A German news broadcaster's report on UK political chaos has gained attention across the world due to her expletive descriptions of Liz Truss' last days in power.


Truss quit after just six weeks in office, making her the shortest-serving prime minister in history. 

As reporters across the world covered the story, German ARD news correspondent Annette Dittert caused a stir on social media with her word-for-word quotes while describing the government crisis leading up to Truss' resignation. 


On Thursday when Dittert was reporting on the chaotic incidents that happened the previous evening, she used strong English swear words - something which would be extremely unusual on British TV.

While describing the lack of cohesion and chaotic scenes in the House of Commons on Wednesday during a vote on fracking, Dittert said that the former Prime Minister's deputy whip Craig Whittaker vented his frustration by saying he was "f**king furious and I don't f**king care anymore".

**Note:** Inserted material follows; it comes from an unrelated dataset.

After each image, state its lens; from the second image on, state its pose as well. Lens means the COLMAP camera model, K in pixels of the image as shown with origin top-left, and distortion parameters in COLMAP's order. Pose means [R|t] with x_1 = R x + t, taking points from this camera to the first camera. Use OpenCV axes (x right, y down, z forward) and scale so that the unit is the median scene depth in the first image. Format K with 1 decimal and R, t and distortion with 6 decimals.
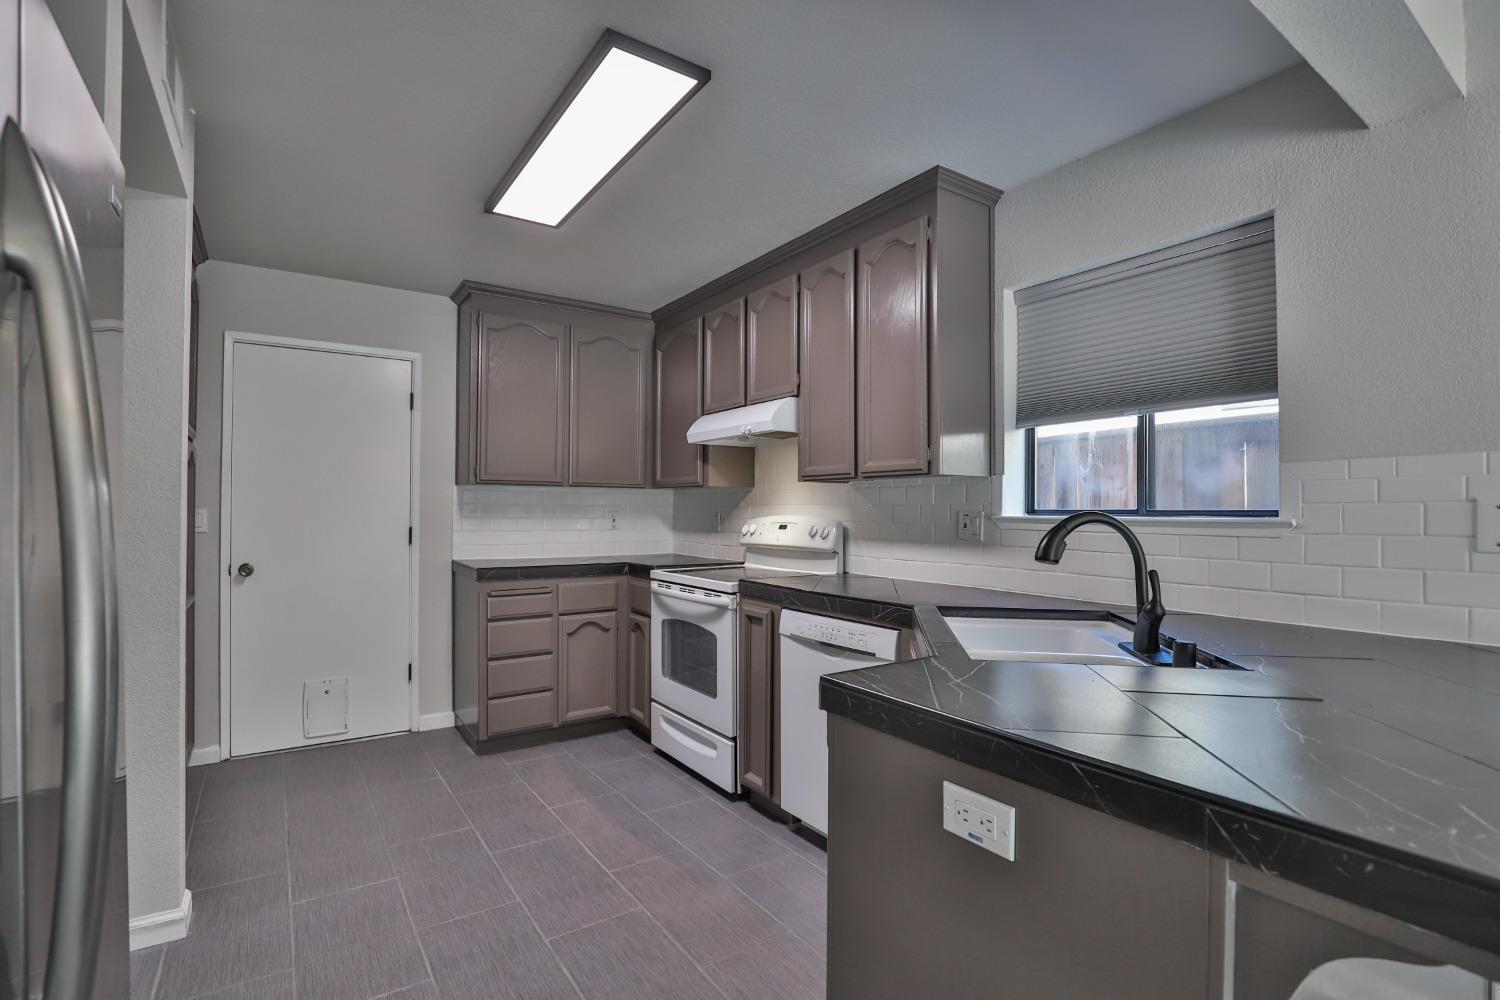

"Fisticuffs broke out in the lobby, where the votes are cast," Dittert said in German while describing the atmosphere. "Government members are said to have physically pulled other Tory MPs into the right box."

"Then suddenly it was said that there was no parliamentary group coercion, although this had been announced beforehand, whereupon the deputy leader of the parliamentary group left parliament with the words: 'I'm f**king furious and I don't f**king care anymore.'

"I'm not translating that now (into German), but this is a party where really every discipline has broken down," she added.

Her candid report has been celebrated by many. One social media user called it the "best commentary on Truss resignation chaos".

Some people questioned why it was acceptable to use English swear words on German TV. 

Dittert said it was the first time she had used swear words in English on German TV - but added on Twitter that she was quoting a "Tory in despair" rather than using the language herself.

However, as The Local has reported in the past, Germans in general tend to be more accepting of English swear words - they are not seen to be as offensive as swearing in Germany.

Some words are also used in a different way than native English speakers. For example, it's not unusual for mainstream German media and politicians - even former chancellor Angela Merkel - to say words like "shitstorm", which is used by Germans to describe a controversy on the internet.